[PATCH][X86] Fix missed selection of non-temporal store of zero vector (PR19370).

Thu Oct 16 15:17:07 PDT 2014

> On Oct 16, 2014, at 2:50 PM, Andrea Di Biagio <andrea.dibiagio at gmail.com> wrote:
> 
> Hi Quentin,
> 
> On Thu, Oct 16, 2014 at 7:49 PM, Quentin Colombet <qcolombet at apple.com> wrote:
>> Hi Andrea,
>> 
>> The general direction looks good, just a couple of questions:
>> Since we are matching integer types, shouldn’t we use the integer variant:
>> MOVNTD?
> 
> The only integer variant available would be movntdq (SSE2) and
> vmovntdq (AVX) which can be used to store quad-words.
> Since we are storing all zeros in the destination, then I think in
> this case it should be ok to use it.
> In case, then I would probably need to guard the pattern that selects
> 'movntdq' with a 'let Predicates = [HasSSE2] in'.
> 
> I noticed however that if we use the integer variant MOVNTDQmr, the
> backend would eventually convert it back to a MOVNTPSmr in the attempt
> to fix-up the execution dependency (I guess that is because the zero
> vector is generated by a xorps).

I was expected this :).
The thing I had in mind was, since we are using integer type I was expecting that in the general case the computation leading to this store would have the same type. Therefore, I thought it was better to directly generate the instruction that is in the right domain than relying on the domain fixer for that.

> 
>> 
>> Moreover, wouldn’t it make sense to have a more general pattern for this?
>> I.e., we could use VR128 instead of immAllZerosV, couldn’t we?
> 
> Originally I tried to fix ths bug using VR128 instead of immAllZerosV.
> However, in all my experiments, the only case I found where the
> backend wrongly selected a normal store instead of a non-temporal
> store was the case where a zero vector is used as value in input. This
> is why eventually I decided to explicitly use immAllZerosV.
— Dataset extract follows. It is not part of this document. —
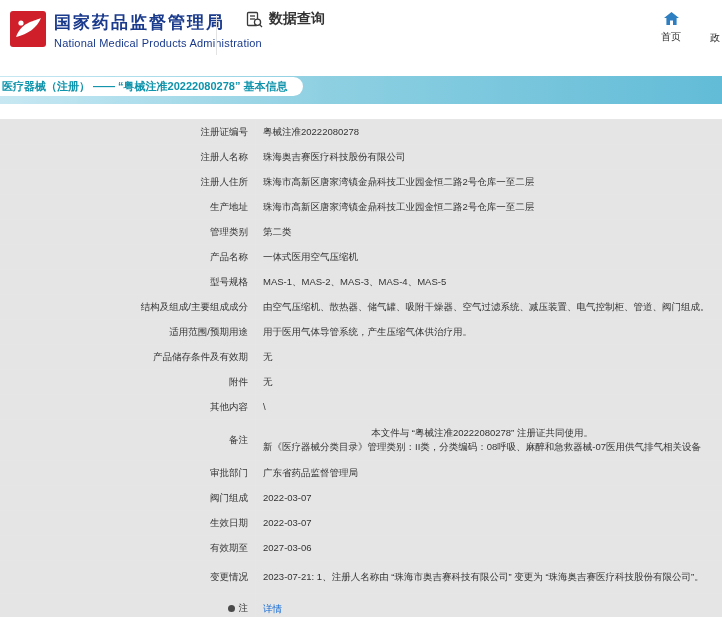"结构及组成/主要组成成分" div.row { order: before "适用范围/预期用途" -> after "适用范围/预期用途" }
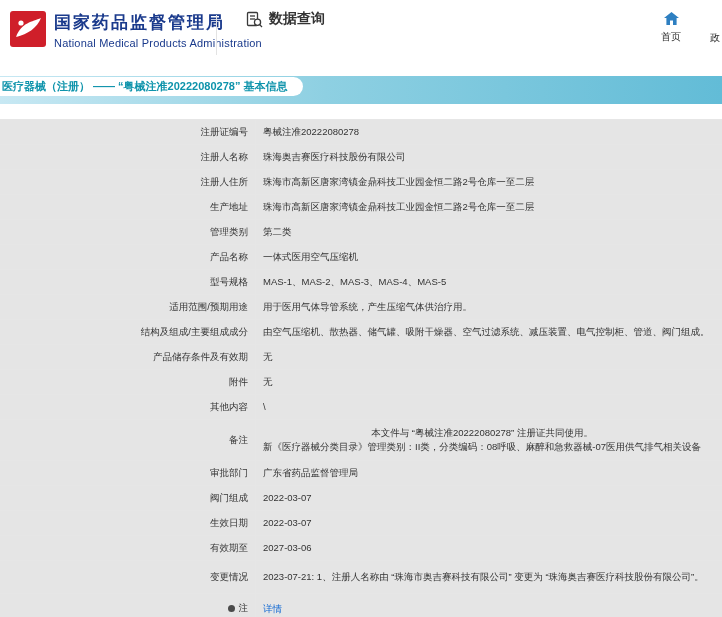"变更情况" .row.mid { font-weight: none -> bold }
I see the rational, I just wanted to be sure we caught all the cases.

> 
> That said, If I replace immAllZerosV with VR128 it would work.
> However, I don't think (correct me if I am wrong) we would be able to
> use the integer variant MOVNTDQmr anymore, since the input vector may
> not be a zero vector.

What is the problem with that?
Unless I am mistaken, we are storing a 128-bits value and the way it is interpreted is pointless, isn’t it?
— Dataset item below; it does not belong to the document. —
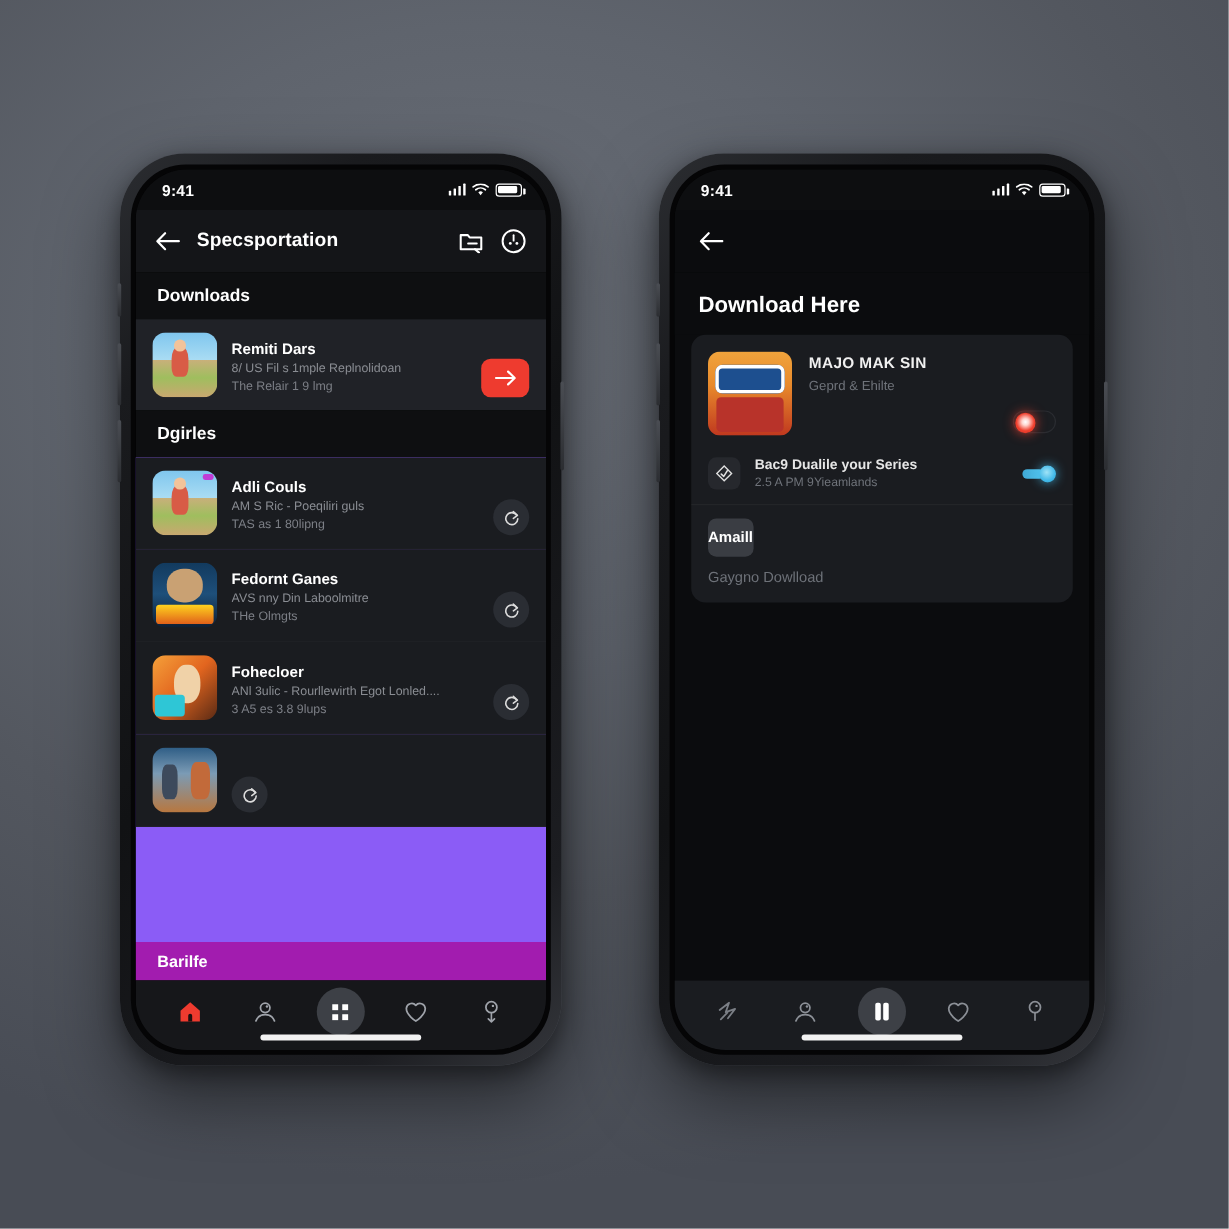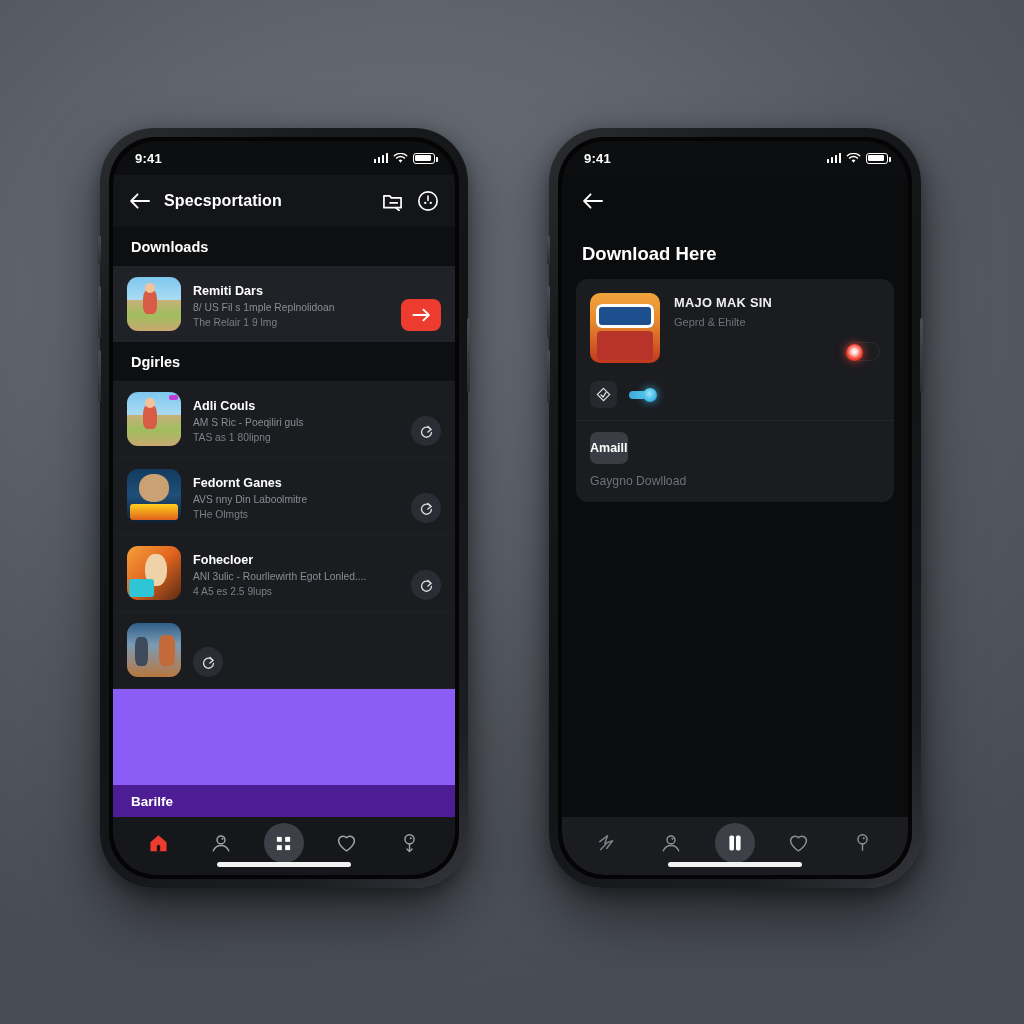"Bac9 Dualile your Series" div { html: none -> <div> <div>Bac9 Dualile your Series</div> <div>2.5 A PM 9Yieamlands</div> </div> }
That makes me wonder, why the actual patterns for MOVNT do not work here?
We should be able to do implicit conversions from v4i32 to v2i64 (i.e., anything that stay on VR128).

-Quentin

> 
> What do you think?
> 
> Thanks,
> Andrea
> 
>> 
>> Thanks,
>> -Quentin
>> 
>> On Oct 16, 2014, at 10:41 AM, Andrea Di Biagio <andrea.dibiagio at gmail.com>
>> wrote:
>> 
>> Hi,
>> 
>> This is a fix for PR19370.
>> Currently the x86 backend wrongly selects a a normal vector store
>> instead of a non-temporal store if the value to store is a vector of
>> all zeros.
>> 
>> Small reproducible:
>> 
>> ;;
>> define void @test(<4 x float>* %dst) {
>> store <4 x float> zeroinitializer, <4 x float>* %dst, align 16,
>> !nontemporal !1
>> ret void
>> }
>> 
>> !1 = metadata !{i32 1}
>> ;;
>> 
>> llc (-mtriple=x86_64-unknown-unknown -mcpu=corei7-avx) generates:
>> vxorps  %xmm0, %xmm0, %xmm0
>> vmovaps %xmm0, (%rdi)
>> retq
>> 
>> Instead, llc should generate:
>> vxorps  %xmm0, %xmm0, %xmm0
>> vmovntps  %xmm0, (%rdi)
>> retq
>> 
>> In this example, the vector of all zeros is legalized to a zero vector
>> of type v4i32.
>> However, ISel doesn't have a rule to select a MOVNTPSmr when the
>> source is not a vector of float elements. So, it eventually (wrongly)
>> falls back to selecting a normal store.
>> 
>> This patch fixes the problem adding extra ISel patterns to cover that
>> particular corner case.
>> 
>> Please let me know if ok to commit.
>> 
>> Thanks!
>> Andrea
>> <patch-nontemporal.diff>
>> 
>>